Your reply is to be the lines below, exactly as written, with images omitted.

──────── Data to process ────────

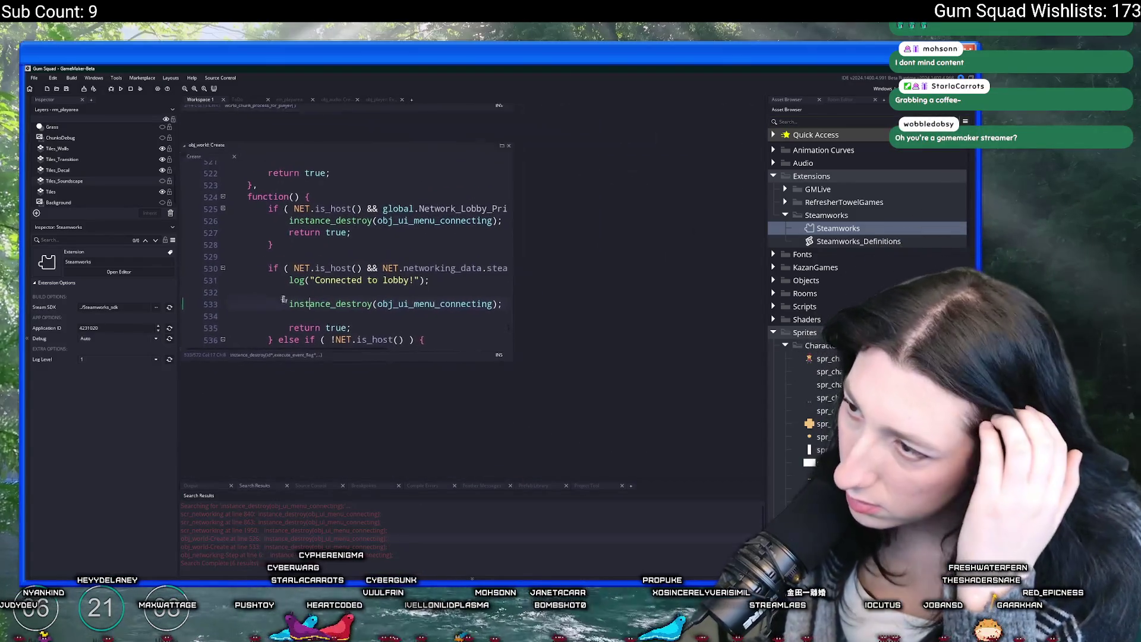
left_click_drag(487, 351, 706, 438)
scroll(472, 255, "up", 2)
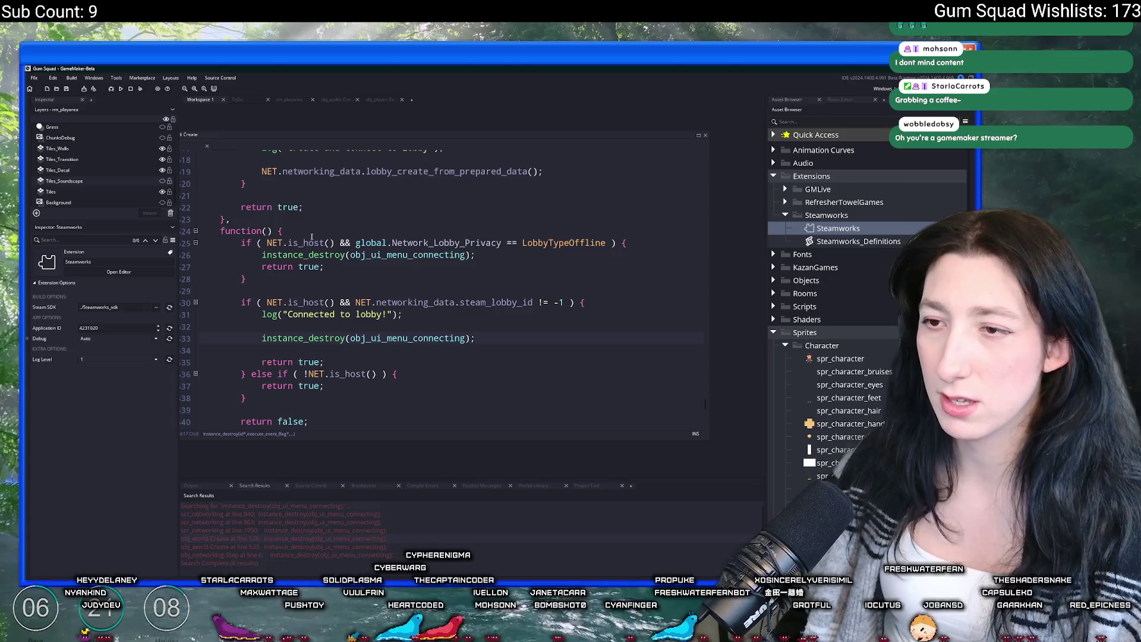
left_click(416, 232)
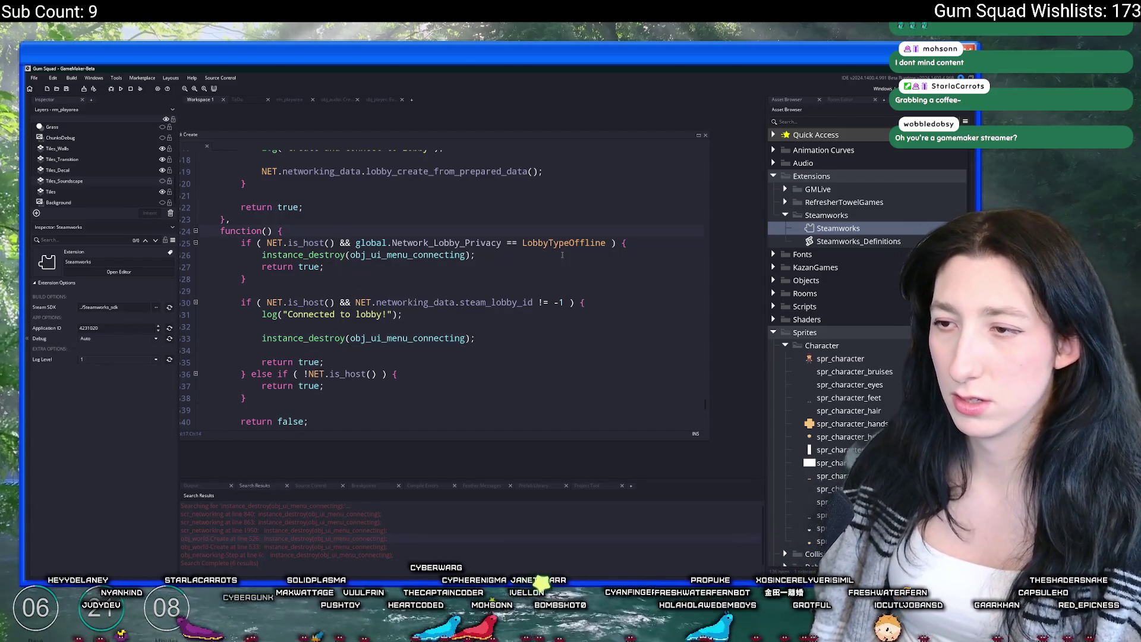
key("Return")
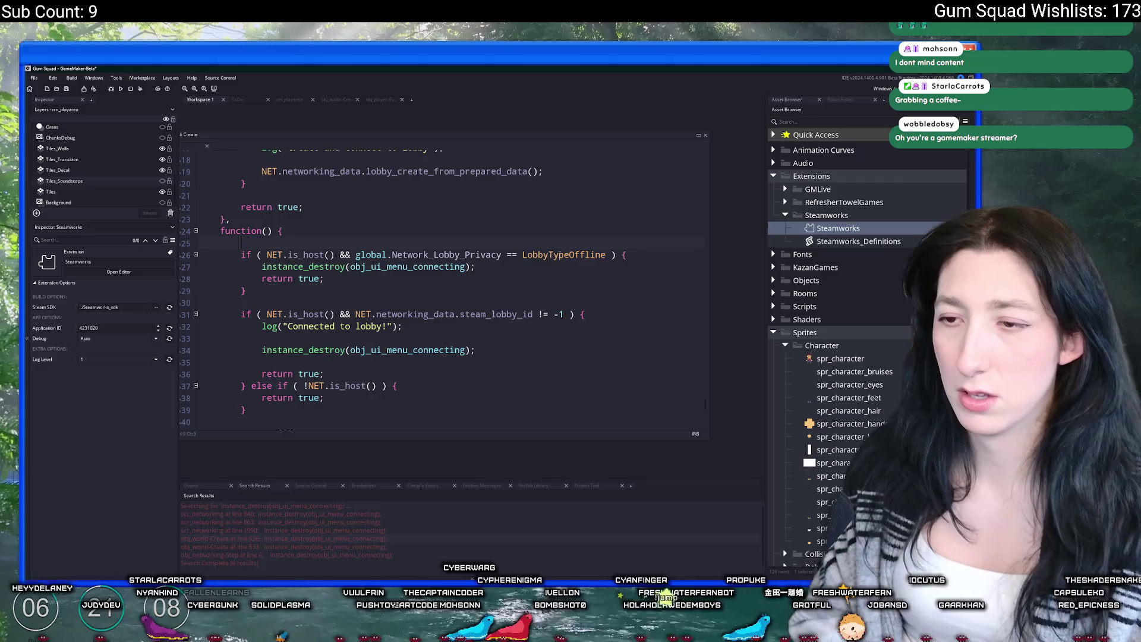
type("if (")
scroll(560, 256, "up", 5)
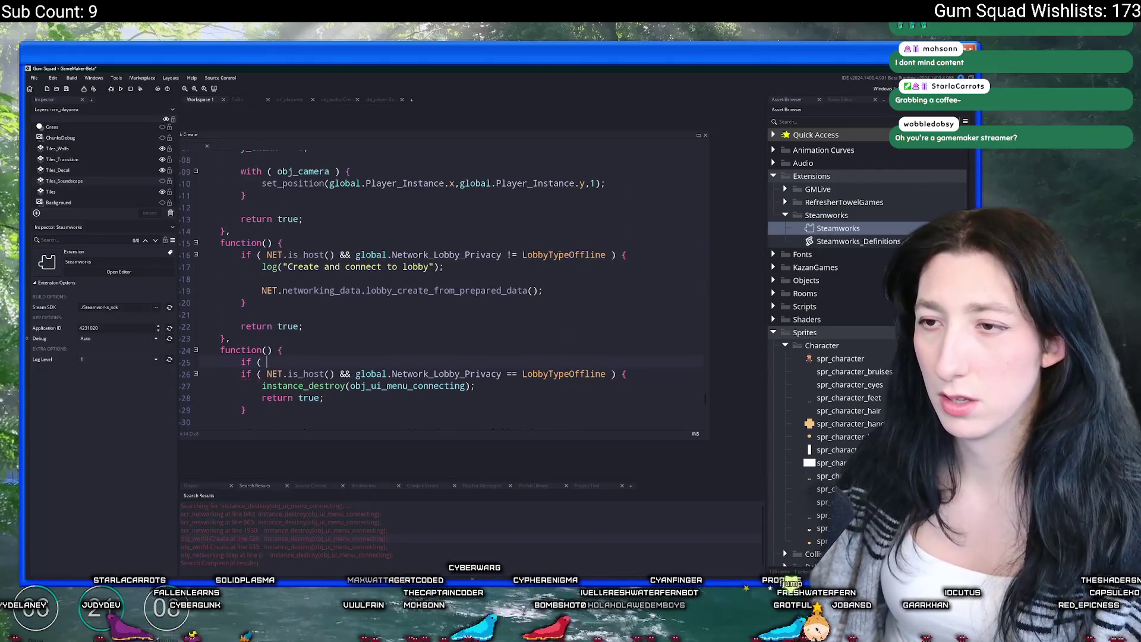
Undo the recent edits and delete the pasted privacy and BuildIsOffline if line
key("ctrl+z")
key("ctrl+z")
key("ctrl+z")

────────

§ Problem solution
left_click_drag(487, 351, 706, 438)
scroll(472, 255, "up", 2)
left_click(416, 232)
key("Return")
type("if (")
scroll(560, 256, "up", 5)
Undo the recent edits and delete the pasted privacy and BuildIsOffline if line
key("ctrl+z")
key("ctrl+z")
key("ctrl+z")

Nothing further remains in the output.